Pandémie, criminalité, des New-Yorkais s'accrochent à leur cocon doré des Hamptons

Pandémie, criminalité, des New-Yorkais s'accrochent à leur cocon doré des Hamptons.
2 images
Pandémie, criminalité, des New-Yorkais s'accrochent à leur cocon doré des Hamptons. - © Miles Astray - Getty Images/iStockphoto

Les parasols sont rentrés, les températures fraîchissent, mais beaucoup de riches New-Yorkais ont choisi cette année de rester dans leur villégiature des Hamptons, repaire balnéaire à l'est de la métropole américaine, effarouchés par la pandémie et la hausse de la criminalité.

Robert Moore ne retournera pas à New York. Installé depuis le 13 mars dans sa villa d'Amagansett, à un jet de pierre de la plage, il a tourné la page, après 26 ans passés dans la ville qui ne dormait jamais.

A 58 ans, cet entrepreneur aux cheveux argentés avait prévu, l'an dernier, de "mener une vie plus nomade mais pas de quitter Manhattan". "Le coronavirus a tout accéléré, pour nous et pour beaucoup d'autres, particulièrement ceux qui avaient des maisons ici."


Lire aussi : Après des années de boom, les palaces new-yorkais pleurent la jet-set


Une zone préservée, exil des New-Yorkais qui en ont les moyens

Beaucoup, sans point d'attache, ont voulu faire comme eux. "En mars, le marché de la location a explosé", se souvient l'agent immobilier James McLauchlen. "Des gens proposaient 80.000 dollars pour des maisons de vacances affichées à 50.000." Dans cette zone préservée à faible densité, la pénurie de biens guette malgré des prix en hausse de 15%.

A deux heures en voiture de New York, les Hamptons sont depuis longtemps un refuge pour la bonne société new-yorkaise, qui n'y reste cependant que de juin à fin août, traditionnellement. Mais ce dernier mercredi de septembre, à l'heure du déjeuner, les terrasses de Southampton se remplissent, à la grande satisfaction des restaurateurs.
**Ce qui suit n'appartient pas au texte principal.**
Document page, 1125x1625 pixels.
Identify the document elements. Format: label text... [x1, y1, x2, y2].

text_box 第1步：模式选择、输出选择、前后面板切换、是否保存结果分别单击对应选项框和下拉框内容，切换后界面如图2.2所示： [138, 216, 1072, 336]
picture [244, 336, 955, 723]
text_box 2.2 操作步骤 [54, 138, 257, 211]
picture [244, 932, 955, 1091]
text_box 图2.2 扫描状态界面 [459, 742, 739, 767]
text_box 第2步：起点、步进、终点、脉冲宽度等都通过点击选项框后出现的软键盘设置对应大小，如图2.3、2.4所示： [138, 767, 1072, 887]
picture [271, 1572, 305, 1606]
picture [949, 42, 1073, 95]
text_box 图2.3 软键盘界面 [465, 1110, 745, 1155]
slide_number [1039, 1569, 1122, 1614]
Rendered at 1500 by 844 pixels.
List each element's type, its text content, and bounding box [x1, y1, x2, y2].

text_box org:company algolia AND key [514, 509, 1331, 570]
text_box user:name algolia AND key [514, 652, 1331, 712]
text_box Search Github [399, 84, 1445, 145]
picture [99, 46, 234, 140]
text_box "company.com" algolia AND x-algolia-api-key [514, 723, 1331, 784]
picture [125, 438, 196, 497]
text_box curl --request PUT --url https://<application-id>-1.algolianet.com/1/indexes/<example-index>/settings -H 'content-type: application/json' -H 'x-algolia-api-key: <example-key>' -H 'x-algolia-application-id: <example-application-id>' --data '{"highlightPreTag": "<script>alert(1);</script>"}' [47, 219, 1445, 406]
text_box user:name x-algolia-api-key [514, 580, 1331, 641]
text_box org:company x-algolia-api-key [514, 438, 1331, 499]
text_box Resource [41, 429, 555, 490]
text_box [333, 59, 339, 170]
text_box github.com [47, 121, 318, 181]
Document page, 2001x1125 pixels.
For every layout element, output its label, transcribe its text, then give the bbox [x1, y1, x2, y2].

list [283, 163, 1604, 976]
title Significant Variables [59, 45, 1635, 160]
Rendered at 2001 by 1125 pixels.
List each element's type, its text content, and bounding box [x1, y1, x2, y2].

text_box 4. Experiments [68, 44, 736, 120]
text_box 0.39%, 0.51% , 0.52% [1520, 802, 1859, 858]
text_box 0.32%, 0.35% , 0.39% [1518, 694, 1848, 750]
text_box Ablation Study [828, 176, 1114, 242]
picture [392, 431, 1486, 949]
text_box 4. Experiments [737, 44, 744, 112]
Retraités, jeunes actifs, familles, toutes les catégories d'âge sont représentées, pour peu qu'elles aient les moyens de vivre dans cette bulle où passent, chaque été, des célébrités comme Steven Spielberg, Jennifer Lopez ou Calvin Klein.

"Tant que rien ne sera résolu à New York, que la situation ne sera pas sûre, je pense que les gens resteront ici", prévoit Orson Miller, étudiant français de 24 ans, hébergé par des amis aux Hamptons le temps de finir, en ligne, un master à l'université de New York (NYU).

New York ne "sera jamais plus comme avant"

Robert Moore n'est pas le seul à avoir fait son deuil de New York. Jeune mère de 32 ans, Natalie Simpson vit dans sa maison des Hamptons depuis le printemps et va déménager dans le Connecticut plutôt que de retourner à New York.

Elle évoque le coronavirus "mais c'est surtout l'augmentation de la délinquance qui nous a inquiétés", dit-elle. Cambriolages (+22%), meurtres (+47%) et vols de voiture (+68%) ont bondi en août à New York.

Covid, insécurité, vie culturelle quasiment au point mort, restaurants au ralenti... "Si j'ai le choix, ce qui est le cas, je préfère ne pas y être", dit Robert. Son fils aîné, récemment diplômé, a, lui choisi d'aller travailler à Manhattan. "Ça me fait mal pour lui mais aussi pour les familles qui n'ont pas les possibilités que nous avons" de quitter la ville, dit-il.

"Nous avons beaucoup de chance. Ça va prendre des années avant qu'on ne retrouve une forme de normalité" à New York, affirme Robert. "Ce ne sera plus jamais comme avant, et c'est un peu triste." La ville "me manque et je suis impatiente de pouvoir y passer un peu plus de temps", dit pourtant Lori Reinsberg, marchande d'art de 61 ans, qui vit dans les Hamptons depuis fin mai et aurait le loisir d'y rester. "Je n'abandonnerai pas New York."